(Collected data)
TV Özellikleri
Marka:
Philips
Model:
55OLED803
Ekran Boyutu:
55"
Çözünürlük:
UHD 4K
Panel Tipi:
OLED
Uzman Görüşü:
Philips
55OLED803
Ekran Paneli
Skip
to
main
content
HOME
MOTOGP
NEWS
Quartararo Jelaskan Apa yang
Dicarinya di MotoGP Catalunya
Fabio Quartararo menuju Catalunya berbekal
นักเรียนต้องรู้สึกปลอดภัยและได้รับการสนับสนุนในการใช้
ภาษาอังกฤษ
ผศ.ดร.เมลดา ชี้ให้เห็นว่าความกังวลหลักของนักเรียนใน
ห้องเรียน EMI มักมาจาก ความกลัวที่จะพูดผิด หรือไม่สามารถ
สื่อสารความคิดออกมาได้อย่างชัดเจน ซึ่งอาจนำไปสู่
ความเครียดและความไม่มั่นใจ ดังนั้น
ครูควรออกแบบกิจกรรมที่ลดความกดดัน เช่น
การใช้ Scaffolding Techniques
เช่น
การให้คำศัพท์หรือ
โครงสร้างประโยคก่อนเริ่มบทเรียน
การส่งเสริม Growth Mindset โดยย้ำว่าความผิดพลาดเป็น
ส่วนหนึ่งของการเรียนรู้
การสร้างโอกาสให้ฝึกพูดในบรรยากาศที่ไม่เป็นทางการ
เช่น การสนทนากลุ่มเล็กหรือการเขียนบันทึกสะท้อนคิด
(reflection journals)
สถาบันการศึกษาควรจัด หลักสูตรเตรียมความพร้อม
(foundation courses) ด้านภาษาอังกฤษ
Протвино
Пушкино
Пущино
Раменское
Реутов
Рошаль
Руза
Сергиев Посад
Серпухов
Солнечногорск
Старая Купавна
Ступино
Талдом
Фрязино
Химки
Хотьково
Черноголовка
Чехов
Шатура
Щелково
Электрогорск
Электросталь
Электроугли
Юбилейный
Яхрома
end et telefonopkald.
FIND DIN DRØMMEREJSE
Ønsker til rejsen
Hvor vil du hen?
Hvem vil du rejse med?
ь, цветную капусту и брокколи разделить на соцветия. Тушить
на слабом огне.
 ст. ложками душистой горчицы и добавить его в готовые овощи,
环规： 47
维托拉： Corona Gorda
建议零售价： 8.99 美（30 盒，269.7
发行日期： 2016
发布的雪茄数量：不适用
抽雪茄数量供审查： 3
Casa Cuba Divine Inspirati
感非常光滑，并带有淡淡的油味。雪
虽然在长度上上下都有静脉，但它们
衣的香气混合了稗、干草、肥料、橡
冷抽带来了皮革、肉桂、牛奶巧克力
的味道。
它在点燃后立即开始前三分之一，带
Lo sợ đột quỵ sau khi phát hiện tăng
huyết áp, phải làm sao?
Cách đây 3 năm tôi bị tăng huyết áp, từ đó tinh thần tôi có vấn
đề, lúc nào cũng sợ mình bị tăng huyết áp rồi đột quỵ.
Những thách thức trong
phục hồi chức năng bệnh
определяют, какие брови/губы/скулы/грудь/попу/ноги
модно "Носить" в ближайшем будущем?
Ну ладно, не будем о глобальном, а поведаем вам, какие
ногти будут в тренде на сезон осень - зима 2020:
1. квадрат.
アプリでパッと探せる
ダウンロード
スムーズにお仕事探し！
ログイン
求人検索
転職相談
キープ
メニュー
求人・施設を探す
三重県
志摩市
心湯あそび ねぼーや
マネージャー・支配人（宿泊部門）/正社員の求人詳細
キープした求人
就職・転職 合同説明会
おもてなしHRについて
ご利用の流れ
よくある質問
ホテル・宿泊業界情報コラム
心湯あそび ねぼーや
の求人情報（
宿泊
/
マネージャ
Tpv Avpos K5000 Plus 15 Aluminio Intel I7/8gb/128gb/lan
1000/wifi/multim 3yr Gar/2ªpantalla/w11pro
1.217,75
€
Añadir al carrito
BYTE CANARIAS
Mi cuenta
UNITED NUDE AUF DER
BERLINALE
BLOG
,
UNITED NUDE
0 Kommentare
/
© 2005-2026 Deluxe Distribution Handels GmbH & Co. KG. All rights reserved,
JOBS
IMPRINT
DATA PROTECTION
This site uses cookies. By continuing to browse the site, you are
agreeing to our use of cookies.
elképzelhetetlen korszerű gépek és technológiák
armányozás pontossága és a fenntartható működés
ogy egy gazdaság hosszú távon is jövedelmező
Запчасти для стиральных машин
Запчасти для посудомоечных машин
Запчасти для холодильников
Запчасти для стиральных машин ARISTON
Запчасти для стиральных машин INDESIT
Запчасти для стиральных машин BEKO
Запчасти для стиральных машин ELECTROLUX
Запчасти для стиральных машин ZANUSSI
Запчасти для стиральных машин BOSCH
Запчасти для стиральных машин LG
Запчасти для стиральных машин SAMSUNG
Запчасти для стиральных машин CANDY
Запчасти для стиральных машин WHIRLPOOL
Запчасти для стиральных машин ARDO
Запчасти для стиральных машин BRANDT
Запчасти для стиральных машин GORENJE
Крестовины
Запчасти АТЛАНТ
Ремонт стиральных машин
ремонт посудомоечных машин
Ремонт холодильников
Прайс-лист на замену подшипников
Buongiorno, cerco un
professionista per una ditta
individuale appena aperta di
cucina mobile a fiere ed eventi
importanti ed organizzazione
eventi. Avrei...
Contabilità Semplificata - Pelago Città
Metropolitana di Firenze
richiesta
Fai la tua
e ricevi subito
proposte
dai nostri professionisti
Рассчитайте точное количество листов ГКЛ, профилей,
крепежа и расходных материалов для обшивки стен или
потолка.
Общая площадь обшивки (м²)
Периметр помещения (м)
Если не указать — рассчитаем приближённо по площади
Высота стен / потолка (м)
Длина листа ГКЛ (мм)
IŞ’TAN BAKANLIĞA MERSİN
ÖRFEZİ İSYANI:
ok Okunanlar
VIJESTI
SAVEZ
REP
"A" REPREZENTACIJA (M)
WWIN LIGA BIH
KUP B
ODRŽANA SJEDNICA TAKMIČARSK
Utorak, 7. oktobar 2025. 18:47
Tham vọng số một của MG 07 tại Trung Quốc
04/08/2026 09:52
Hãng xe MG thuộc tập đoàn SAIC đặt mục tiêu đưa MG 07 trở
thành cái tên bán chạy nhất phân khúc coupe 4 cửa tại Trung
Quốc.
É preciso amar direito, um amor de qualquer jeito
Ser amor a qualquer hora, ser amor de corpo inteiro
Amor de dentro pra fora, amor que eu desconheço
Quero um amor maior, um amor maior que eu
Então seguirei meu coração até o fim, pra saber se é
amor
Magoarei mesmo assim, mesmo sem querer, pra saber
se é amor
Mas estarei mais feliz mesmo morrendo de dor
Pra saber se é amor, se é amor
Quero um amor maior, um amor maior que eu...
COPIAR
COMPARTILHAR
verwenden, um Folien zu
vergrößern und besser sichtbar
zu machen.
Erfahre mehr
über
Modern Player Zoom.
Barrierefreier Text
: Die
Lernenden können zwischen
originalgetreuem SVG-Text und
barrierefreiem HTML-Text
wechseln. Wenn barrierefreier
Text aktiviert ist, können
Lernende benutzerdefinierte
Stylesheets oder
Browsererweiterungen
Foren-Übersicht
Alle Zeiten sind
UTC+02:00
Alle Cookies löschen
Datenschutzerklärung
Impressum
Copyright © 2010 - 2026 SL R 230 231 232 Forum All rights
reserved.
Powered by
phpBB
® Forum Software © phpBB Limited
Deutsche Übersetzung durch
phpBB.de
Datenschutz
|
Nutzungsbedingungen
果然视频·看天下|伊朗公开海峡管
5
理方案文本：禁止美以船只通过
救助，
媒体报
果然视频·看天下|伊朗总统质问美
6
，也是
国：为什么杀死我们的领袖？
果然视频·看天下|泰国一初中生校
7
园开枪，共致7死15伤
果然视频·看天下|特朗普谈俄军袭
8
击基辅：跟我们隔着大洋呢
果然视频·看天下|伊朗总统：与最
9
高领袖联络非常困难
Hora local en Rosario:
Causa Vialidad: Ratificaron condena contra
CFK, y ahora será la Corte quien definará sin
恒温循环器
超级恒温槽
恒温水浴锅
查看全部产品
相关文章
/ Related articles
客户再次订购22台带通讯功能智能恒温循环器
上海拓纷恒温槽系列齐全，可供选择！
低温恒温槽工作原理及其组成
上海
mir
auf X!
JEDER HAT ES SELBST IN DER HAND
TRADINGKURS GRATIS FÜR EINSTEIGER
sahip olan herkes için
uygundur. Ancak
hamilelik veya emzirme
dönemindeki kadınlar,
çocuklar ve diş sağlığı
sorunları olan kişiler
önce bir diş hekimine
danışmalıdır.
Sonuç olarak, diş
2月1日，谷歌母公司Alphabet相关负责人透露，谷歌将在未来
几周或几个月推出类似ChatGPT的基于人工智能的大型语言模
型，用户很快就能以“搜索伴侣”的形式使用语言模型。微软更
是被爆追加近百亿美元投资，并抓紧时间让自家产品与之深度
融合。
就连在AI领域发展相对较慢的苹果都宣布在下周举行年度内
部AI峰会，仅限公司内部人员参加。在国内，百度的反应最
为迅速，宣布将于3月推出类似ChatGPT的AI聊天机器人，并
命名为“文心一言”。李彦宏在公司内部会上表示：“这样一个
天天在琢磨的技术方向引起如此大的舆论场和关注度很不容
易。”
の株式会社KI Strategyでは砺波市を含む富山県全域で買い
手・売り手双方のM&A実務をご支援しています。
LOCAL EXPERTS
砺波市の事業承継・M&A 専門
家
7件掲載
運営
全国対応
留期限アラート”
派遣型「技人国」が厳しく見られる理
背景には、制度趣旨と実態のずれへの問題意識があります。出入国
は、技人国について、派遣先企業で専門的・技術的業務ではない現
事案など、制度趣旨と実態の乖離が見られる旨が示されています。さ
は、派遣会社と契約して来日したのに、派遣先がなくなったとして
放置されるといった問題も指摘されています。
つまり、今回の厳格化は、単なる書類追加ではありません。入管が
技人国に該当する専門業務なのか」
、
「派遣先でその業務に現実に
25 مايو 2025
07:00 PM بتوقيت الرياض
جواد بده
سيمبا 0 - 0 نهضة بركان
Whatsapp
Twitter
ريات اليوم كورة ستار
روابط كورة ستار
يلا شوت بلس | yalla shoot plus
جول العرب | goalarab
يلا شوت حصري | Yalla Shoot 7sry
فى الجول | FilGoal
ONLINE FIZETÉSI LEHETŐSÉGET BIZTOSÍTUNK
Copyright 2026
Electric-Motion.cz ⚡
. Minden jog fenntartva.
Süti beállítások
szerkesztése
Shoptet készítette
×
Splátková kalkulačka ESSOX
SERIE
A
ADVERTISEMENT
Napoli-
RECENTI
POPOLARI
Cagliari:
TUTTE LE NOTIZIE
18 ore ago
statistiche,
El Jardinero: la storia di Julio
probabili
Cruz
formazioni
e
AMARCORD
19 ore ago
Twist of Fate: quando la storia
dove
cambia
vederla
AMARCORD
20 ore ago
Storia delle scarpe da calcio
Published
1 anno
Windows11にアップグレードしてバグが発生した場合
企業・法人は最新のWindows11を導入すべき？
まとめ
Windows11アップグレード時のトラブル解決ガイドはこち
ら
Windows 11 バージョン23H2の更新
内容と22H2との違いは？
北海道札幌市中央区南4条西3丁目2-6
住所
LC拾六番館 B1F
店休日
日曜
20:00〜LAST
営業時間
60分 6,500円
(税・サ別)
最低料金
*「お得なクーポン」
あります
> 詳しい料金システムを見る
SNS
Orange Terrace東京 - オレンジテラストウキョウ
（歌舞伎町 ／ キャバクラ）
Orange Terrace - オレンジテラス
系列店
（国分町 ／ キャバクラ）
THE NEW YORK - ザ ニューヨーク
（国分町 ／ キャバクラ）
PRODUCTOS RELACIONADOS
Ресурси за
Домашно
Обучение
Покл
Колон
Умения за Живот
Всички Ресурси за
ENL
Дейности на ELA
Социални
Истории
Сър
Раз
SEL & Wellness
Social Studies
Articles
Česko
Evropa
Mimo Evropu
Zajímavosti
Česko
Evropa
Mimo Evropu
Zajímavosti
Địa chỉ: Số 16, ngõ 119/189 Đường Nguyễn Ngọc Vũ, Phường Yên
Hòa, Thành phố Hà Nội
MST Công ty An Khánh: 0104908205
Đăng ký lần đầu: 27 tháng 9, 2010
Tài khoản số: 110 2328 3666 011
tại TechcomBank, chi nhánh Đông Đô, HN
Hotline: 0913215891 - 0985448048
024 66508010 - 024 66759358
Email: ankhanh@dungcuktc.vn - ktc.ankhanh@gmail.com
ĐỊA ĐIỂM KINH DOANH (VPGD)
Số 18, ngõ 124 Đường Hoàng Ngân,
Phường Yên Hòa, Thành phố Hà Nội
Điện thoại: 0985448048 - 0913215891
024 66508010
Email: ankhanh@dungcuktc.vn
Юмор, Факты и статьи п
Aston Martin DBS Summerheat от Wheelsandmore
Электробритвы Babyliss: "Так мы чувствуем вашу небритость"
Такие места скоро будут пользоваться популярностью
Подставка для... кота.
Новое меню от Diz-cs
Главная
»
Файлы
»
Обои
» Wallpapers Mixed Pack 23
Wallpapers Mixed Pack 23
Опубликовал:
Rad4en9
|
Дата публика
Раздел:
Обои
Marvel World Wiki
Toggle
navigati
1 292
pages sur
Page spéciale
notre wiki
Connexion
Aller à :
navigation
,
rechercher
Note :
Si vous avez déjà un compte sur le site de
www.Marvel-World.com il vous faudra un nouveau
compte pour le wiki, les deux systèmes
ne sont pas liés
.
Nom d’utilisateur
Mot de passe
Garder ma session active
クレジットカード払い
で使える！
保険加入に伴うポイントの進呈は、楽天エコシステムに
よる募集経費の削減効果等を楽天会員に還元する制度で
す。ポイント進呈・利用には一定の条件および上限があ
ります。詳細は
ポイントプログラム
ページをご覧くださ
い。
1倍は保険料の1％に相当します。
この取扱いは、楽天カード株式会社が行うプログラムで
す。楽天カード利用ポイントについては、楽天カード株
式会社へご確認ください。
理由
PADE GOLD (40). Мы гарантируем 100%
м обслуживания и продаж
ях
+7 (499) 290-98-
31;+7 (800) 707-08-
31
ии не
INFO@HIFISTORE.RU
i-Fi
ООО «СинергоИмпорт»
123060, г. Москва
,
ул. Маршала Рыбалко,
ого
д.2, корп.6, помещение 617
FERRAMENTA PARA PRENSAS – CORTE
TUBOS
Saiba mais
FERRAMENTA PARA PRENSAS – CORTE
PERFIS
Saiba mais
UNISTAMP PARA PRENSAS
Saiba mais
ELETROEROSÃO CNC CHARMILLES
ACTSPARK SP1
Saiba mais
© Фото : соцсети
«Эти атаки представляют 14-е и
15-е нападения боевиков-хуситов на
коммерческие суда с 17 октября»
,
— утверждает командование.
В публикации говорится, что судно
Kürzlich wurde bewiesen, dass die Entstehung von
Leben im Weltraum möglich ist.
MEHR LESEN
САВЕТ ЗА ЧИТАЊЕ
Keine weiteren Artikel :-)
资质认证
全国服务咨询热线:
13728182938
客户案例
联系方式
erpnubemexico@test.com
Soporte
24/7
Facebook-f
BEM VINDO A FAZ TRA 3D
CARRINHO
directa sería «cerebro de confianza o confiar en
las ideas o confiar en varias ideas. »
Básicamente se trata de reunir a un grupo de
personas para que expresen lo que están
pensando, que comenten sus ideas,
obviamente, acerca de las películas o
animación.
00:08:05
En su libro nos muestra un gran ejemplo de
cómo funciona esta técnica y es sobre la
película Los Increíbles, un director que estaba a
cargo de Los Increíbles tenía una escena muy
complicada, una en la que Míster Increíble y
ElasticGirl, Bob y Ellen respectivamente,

**DIRECTIONS**. Write out the lines of the entries, word for word, from the first through the one containing "Fabio Quartararo menuju Catalunya berbekal", and stop at that line.

**ANSWER SECTION**.
TV Özellikleri
Marka:
Philips
Model:
55OLED803
Ekran Boyutu:
55"
Çözünürlük:
UHD 4K
Panel Tipi:
OLED
Uzman Görüşü:
Philips
55OLED803
Ekran Paneli
Skip
to
main
content
HOME
MOTOGP
NEWS
Quartararo Jelaskan Apa yang
Dicarinya di MotoGP Catalunya
Fabio Quartararo menuju Catalunya berbekal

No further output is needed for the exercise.